Prince George's County officials, citing a downturn in the regional economy, said yesterday they have curtailed the police department's ambitious hiring program and plan to sharply restrict spending elsewhere in the county government.

"Clearly, we will have to pull the belt in several major notches," said County Executive Parris N. Glendening. "Depending upon the severity of the shortfall, all options will be on the table."

Revenue from real estate transfer taxes was down 33 percent during July and August, a trend that, if it continues, could spell a $25 million drop in income for the county for fiscal 1991, John Davey, the county's chief administrative officer, said yesterday. The county, which has a $1 billion budget, also expects drops in income tax revenue if the area unemployment rate continues to increase, Davey said.

County officials also say they are keenly aware of the budgetary problems of the state and surrounding jurisdictions.

Maryland Gov. William Donald Schaefer, anticipating a possible $150 million reduction in revenue, recently ordered a statewide hiring freeze and a cutback on vehicle purchases and out-of-state travel.

Virginia officials, meanwhile, have announced that they are trimming $1.4 billion from the two-year state budget.

The most immediate manifestation of the county's budgetary concerns is the slowing of and possible cutback in hiring for the police department.

As recently as the end of August, two weeks before the Democratic primary, Glendening said in an interview that he planned to increase the force to 1,400 officers by the end of June 1991.

That goal now is in doubt in light of anticipated revenue shortfalls, county officials said yesterday.

Two police academy classes scheduled to begin in October with 70 recruits were cut to a single class of 45 students last week, county personnel director Mike Knapp said.

Training for the remaining 25 police candidates has been indefinitely postponed, with no future classes scheduled, Knapp said.

"Our Office of Management and Budget has asked that we take a more cautious approach in filling our {police} classes," said Knapp. "Basically, I've been told that there is no decision with regard to future classes."

Police Lt. Col. Robert Phillips, commander of the patrol division, said that the initial impact of the hiring slowdown should be minimal.

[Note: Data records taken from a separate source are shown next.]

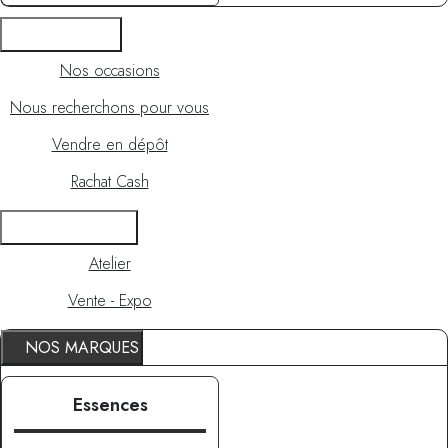
OCCASIONS
Nos occasions
Nous recherchons pour vous
Vendre en dépôt
Rachat Cash
RDV / ATELIER
Atelier
Vente - Expo
NOS MARQUES
Essences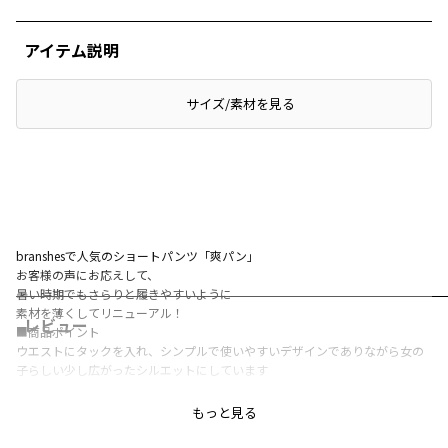
アイテム説明
サイズ/素材を見る
branshesで人気のショートパンツ「爽パン」
お客様の声にお応えして、
暑い時期でもさらりと履きやすいように
素材を薄くしてリニューアル！
レビュー
■商品ポイント
ウエストにタックを入れ、シンプルで使いやすいデザインでありながら女の
子らしい少し広がったシルエットにしています
シワになりにくく扱いやすい素材！
もっと見る
綿100％なので履き心地が良いのも嬉しいポイントです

"It's our understanding that the county executive is still committed to reaching a 1,400-member police department," said Phillips. "At this point, all we know is that it may be delayed somewhat and in an amount yet to be determined."

Elsewhere in the county, budget cuts could curtail planned expansions for the department of corrections, the fire department and the sheriff's office, Davey said. The proposals call for 30 additional corrections officers, 55 new firefighters and 20 additional sheriff's deputies, Davey said.

There is a limited freeze on hiring, with jobs being filled on a "case by case" basis, Glendening said. Major capital projects that require bond funding may also be delayed, Glendening said.

The police department now has 1,203 officers, including 85 recruits who are scheduled to graduate in the coming months.

That represents an increase of more than 200 officers since the County Council, responding to reports of staff shortages in April 1989, authorized a major hiring program.

The patrol force -- officers at the rank of sergeant or below, who are chiefly responsible for answering calls for service -- has increased from 722 officers in April 1989 to 814 as of Aug. 31, Phillips said.

During that same time, the department has undergone an extensive reorganization and has promoted an unprecedented number of officers to the rank of lieutenant and above.

Fifty-six officers, including 19 lieutenants and 10 captains, were promoted in January; an additional 60 promotions are scheduled for Oct. 7.

Glendening said that he plans to meet with department heads on Oct. 1 to discuss spending cuts.

"I can tell you in absolute terms that other than postponing the additional officers, there have been no final decisions whatsoever," he said.